D. Defendant's Background & Experience with Criminal Justice System
Crowe avers that he has never appeared in federal court and has never previously sought a jury trial. (Def.'s Mot. 4). The Presentence Investigation Report confirms Crowe has never appeared in federal court, but Crowe's criminal history in state court contains an abundance of misdemeanor and felony convictions, as well as several pending misdemeanor and felony charges. (Presentence Investigation Report 14-28, DN 261). Crowe's criminal history is ultimately classified as category V. (Presentence Investigation Report 27). Given this history, it is evident that Crowe is familiar with the criminal justice system and the plea process insofar that he may understand the consequences of his actions. Carson, 32 F.4th at 625 (finding a defendant's state criminal history “indicates a general understanding of the criminal justice system and plea bargaining.” (citation omitted)); Carpenter, 554 Fed.Appx. at 483-84 (finding that a defendant with a criminal history category of III “clearly indicates that [he] was not a naive stranger to the criminal proceedings in which he was involved.” (alteration in original) (quoting United States v. Pluta, 144 F.3d 968, 974 (6th Cir. 1998)).

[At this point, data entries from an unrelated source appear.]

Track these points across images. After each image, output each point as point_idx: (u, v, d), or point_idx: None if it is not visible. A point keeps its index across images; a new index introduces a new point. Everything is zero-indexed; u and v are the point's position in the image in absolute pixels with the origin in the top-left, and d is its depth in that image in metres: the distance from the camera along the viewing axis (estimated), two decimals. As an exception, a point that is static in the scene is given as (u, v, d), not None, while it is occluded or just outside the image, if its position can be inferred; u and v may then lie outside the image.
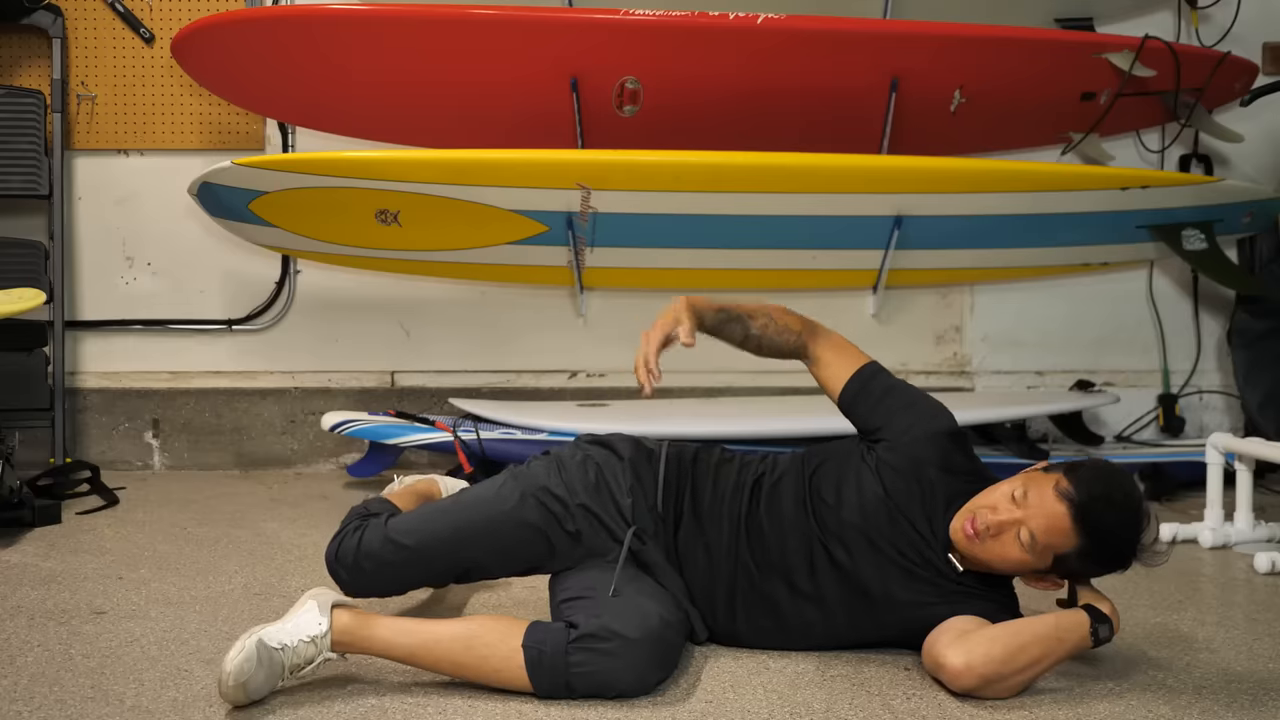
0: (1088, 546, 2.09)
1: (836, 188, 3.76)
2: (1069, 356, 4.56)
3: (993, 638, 2.07)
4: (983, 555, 2.14)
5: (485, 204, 3.69)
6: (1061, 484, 2.09)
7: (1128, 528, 2.10)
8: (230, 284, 4.37)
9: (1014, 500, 2.10)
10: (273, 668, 1.96)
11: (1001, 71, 3.97)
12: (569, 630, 2.02)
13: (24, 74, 4.23)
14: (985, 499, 2.15)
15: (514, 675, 2.01)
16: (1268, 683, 2.18)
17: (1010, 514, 2.10)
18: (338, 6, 3.86)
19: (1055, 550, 2.10)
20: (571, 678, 2.00)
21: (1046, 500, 2.09)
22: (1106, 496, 2.09)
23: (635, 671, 2.02)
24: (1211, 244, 4.04)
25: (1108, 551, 2.11)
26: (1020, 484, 2.13)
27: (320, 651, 2.02)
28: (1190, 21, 4.41)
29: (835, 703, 2.04)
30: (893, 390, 2.34)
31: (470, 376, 4.39)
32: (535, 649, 2.00)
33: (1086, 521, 2.07)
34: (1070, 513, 2.07)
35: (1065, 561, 2.11)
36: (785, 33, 3.76)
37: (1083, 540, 2.08)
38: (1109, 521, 2.09)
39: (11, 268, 4.03)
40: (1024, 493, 2.10)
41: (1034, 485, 2.11)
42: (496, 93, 3.89)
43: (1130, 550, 2.11)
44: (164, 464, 4.35)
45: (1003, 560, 2.13)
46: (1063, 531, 2.08)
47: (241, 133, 4.31)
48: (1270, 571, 2.98)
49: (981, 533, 2.11)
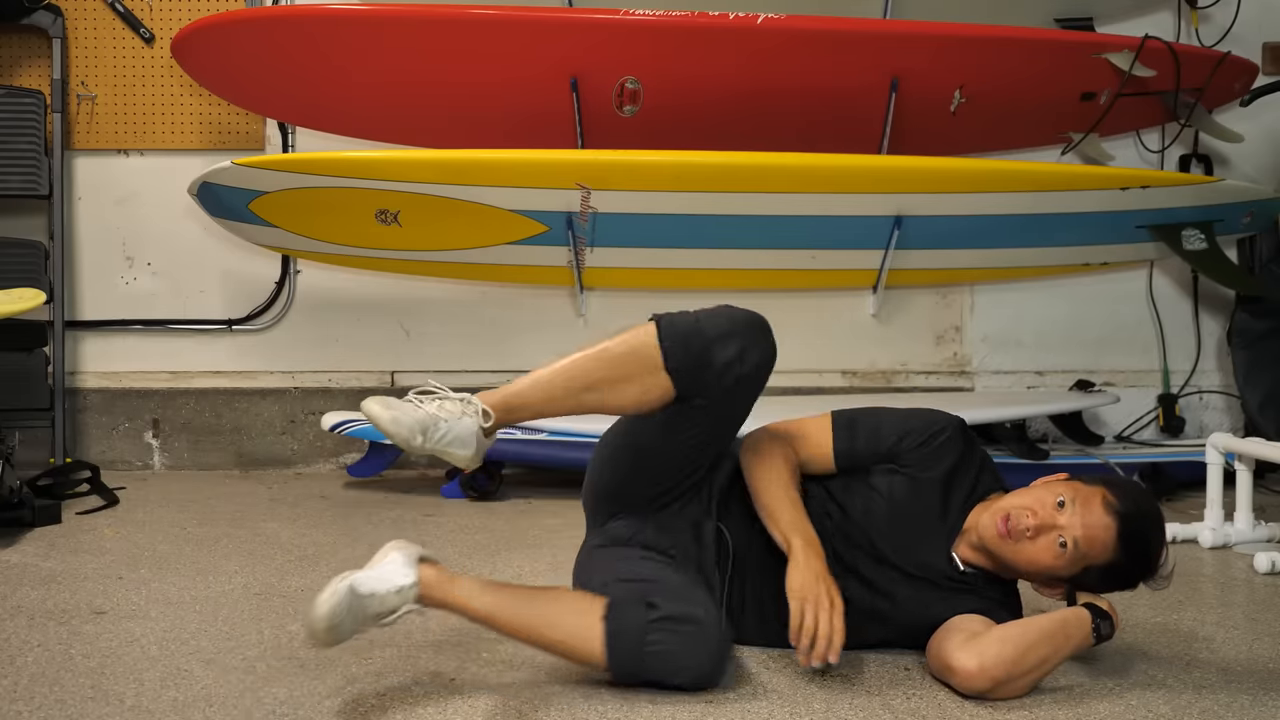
0: (1122, 562, 2.09)
1: (836, 188, 3.76)
2: (1069, 356, 4.56)
3: (1003, 639, 2.06)
4: (1010, 556, 2.13)
5: (485, 204, 3.69)
6: (1109, 497, 2.09)
7: (1160, 549, 2.12)
8: (230, 284, 4.37)
9: (1058, 507, 2.10)
10: (361, 614, 1.98)
11: (1001, 71, 3.97)
12: (649, 609, 2.02)
13: (24, 74, 4.23)
14: (1021, 500, 2.14)
15: (588, 649, 2.02)
16: (1268, 683, 2.18)
17: (1052, 519, 2.09)
18: (338, 6, 3.86)
19: (1090, 562, 2.10)
20: (647, 656, 2.01)
21: (1094, 511, 2.08)
22: (1152, 516, 2.11)
23: (710, 659, 2.04)
24: (1211, 244, 4.04)
25: (1137, 570, 2.13)
26: (1066, 491, 2.11)
27: (404, 602, 2.03)
28: (1190, 21, 4.41)
29: (835, 703, 2.04)
30: (880, 413, 2.33)
31: (470, 376, 4.39)
32: (615, 624, 2.01)
33: (1132, 539, 2.07)
34: (1118, 528, 2.07)
35: (1090, 574, 2.12)
36: (785, 33, 3.76)
37: (1119, 556, 2.08)
38: (1150, 542, 2.10)
39: (11, 268, 4.03)
40: (1071, 500, 2.10)
41: (1080, 495, 2.10)
42: (496, 93, 3.89)
43: (1151, 573, 2.13)
44: (164, 464, 4.35)
45: (1031, 564, 2.13)
46: (1105, 545, 2.08)
47: (241, 133, 4.31)
48: (1270, 571, 2.98)
49: (1018, 533, 2.10)
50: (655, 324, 2.12)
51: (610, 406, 2.13)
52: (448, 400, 2.06)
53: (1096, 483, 2.14)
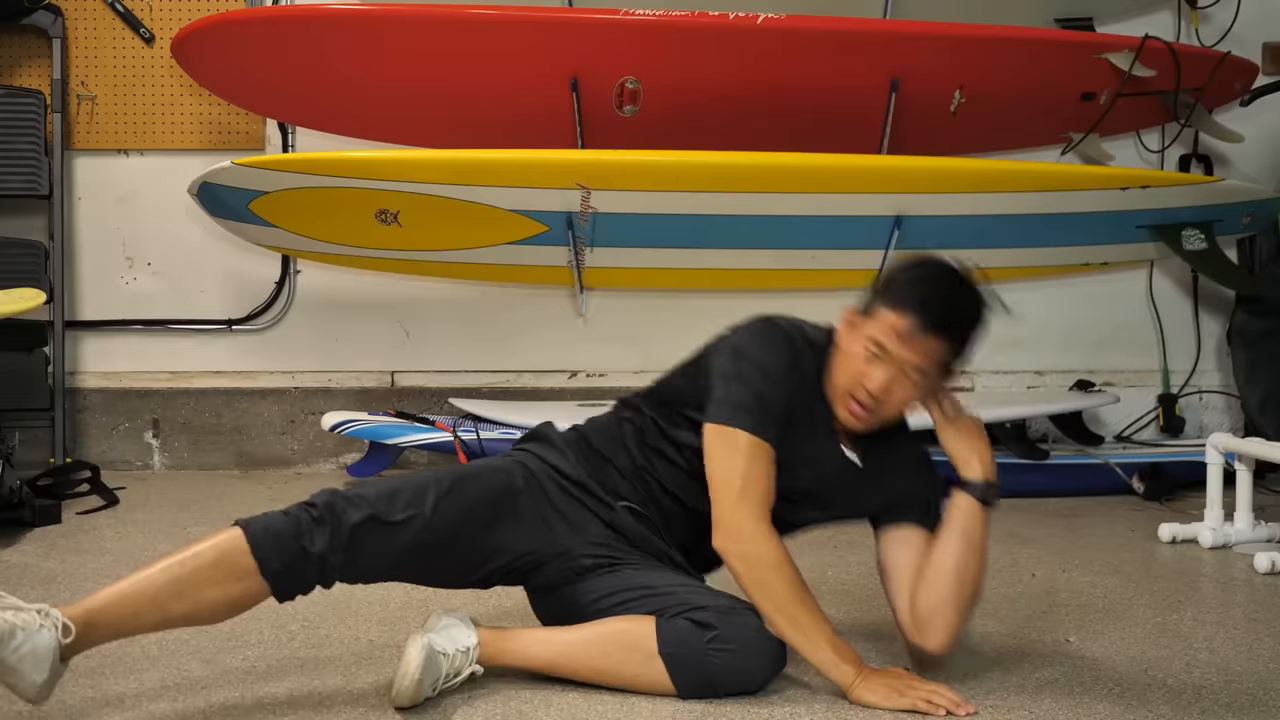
0: (945, 323, 2.04)
1: (836, 188, 3.76)
2: (1069, 356, 4.55)
3: (944, 599, 2.08)
4: (874, 422, 2.10)
5: (485, 204, 3.69)
6: (885, 308, 2.04)
7: (950, 279, 2.09)
8: (230, 284, 4.37)
9: (874, 357, 2.05)
10: (437, 672, 1.99)
11: (1001, 71, 3.97)
12: (702, 630, 2.02)
13: (24, 74, 4.23)
14: (846, 376, 2.08)
15: (655, 679, 2.03)
16: (1268, 683, 2.18)
17: (884, 370, 2.05)
18: (338, 6, 3.86)
19: (936, 358, 2.05)
20: (714, 677, 2.02)
21: (895, 329, 2.02)
22: (921, 279, 2.07)
23: (771, 663, 2.05)
24: (1211, 244, 4.04)
25: (962, 311, 2.08)
26: (859, 341, 2.06)
27: (469, 663, 2.04)
28: (1190, 21, 4.41)
29: (835, 703, 2.04)
30: (735, 384, 2.12)
31: (470, 376, 4.39)
32: (675, 653, 2.02)
33: (933, 312, 2.02)
34: (919, 318, 2.02)
35: (950, 363, 2.09)
36: (785, 33, 3.76)
37: (941, 326, 2.04)
38: (944, 292, 2.06)
39: (11, 268, 4.03)
40: (875, 344, 2.04)
41: (872, 331, 2.05)
42: (496, 93, 3.89)
43: (967, 292, 2.09)
44: (164, 464, 4.35)
45: (903, 405, 2.09)
46: (925, 339, 2.03)
47: (241, 133, 4.31)
48: (1270, 571, 2.98)
49: (871, 405, 2.07)
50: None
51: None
52: (21, 610, 1.79)
53: (866, 303, 2.12)
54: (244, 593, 1.94)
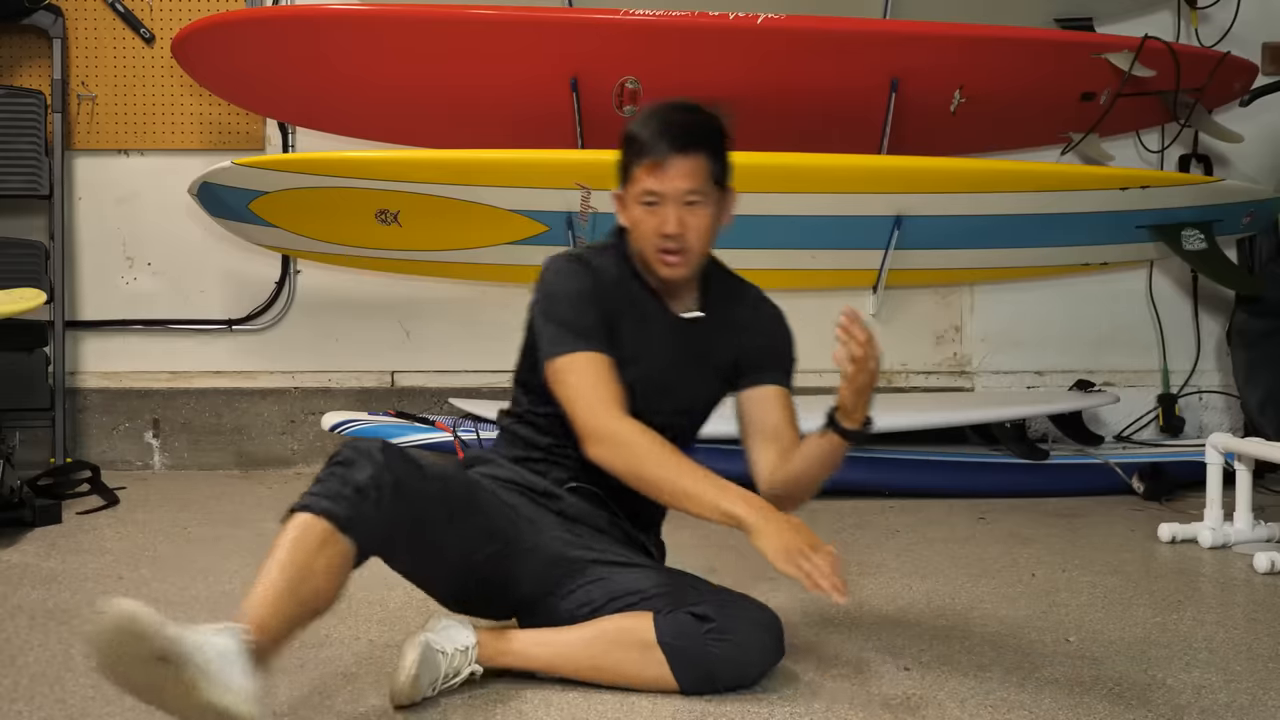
0: (684, 140, 2.12)
1: (836, 188, 3.76)
2: (1069, 356, 4.56)
3: (795, 496, 2.15)
4: (692, 259, 2.16)
5: (485, 204, 3.70)
6: (634, 164, 2.13)
7: (664, 108, 2.19)
8: (230, 284, 4.37)
9: (651, 205, 2.12)
10: (435, 671, 2.00)
11: (1001, 71, 3.97)
12: (700, 622, 2.03)
13: (24, 74, 4.23)
14: (643, 237, 2.15)
15: (655, 674, 2.04)
16: (1268, 683, 2.18)
17: (665, 209, 2.12)
18: (338, 6, 3.86)
19: (700, 173, 2.12)
20: (713, 668, 2.03)
21: (649, 173, 2.11)
22: (642, 122, 2.16)
23: (768, 653, 2.08)
24: (1211, 244, 4.04)
25: (693, 124, 2.17)
26: (634, 207, 2.15)
27: (469, 663, 2.06)
28: (1190, 21, 4.41)
29: (835, 703, 2.04)
30: (550, 318, 2.24)
31: (470, 376, 4.39)
32: (675, 644, 2.03)
33: (668, 137, 2.11)
34: (659, 148, 2.10)
35: (721, 175, 2.16)
36: (785, 33, 3.77)
37: (682, 143, 2.11)
38: (667, 118, 2.15)
39: (11, 268, 4.03)
40: (645, 195, 2.12)
41: (636, 190, 2.13)
42: (496, 93, 3.90)
43: (687, 109, 2.19)
44: (164, 464, 4.35)
45: (707, 235, 2.16)
46: (677, 162, 2.11)
47: (241, 133, 4.32)
48: (1270, 571, 2.98)
49: (676, 245, 2.13)
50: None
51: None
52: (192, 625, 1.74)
53: (619, 186, 2.20)
54: (337, 556, 1.92)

E. Prejudice to the United States
While the Court is not required to consider prejudice, the issue is persuasively argued. Every co-defendant in this matter has been sentenced except Crowe. (Sentencings, DN 150, 164, 173, 248, 263, 276, 296). With each co-defendant sentenced, “[t]he government . . . ha[s] lost any leverage it might have needed relative to other defendants testifying against [Crowe].” Bazzi, 94 F.3d at 1027; see also United States v. Weldon, 541 F.Supp.2d 890, 901-02 (E.D. Ky. 2006) (noting that the government's case was prejudiced by the co-defendant's sentencing, because while she may still be compelled to testify at trial if the plea was withdrawn, “the compulsion of her testimony would likely be with less force as was previously applicable.”). Additionally, this matter was initially set for trial on March 15, 2022, and was remanded from the Court's calendar following the plea. (Order 4, DN 215). With Crowe being the final co-defendant, trial preparation ceased. Restarting trial preparations several months later is not substantially more imposing than if the United States had previously continued, but the effect of the delay in preparation and witness coordination still weighs against Crowe's motion. See Bazzi, 94 F.3d at 1027; United States v. Baker, No. 21-3159, 2022 U.S. App. LEXIS 9315, at *20 (6th Cir. Apr. 5, 2022).
IV. CONCLUSION
Crowe has failed to satisfy any of the factors meriting withdrawal of his guilty plea. For the foregoing reasons, IT IS HEREBY ORDERED that Defendant's Motion to Withdraw His Guilty Plea (DN 290) is DENIED.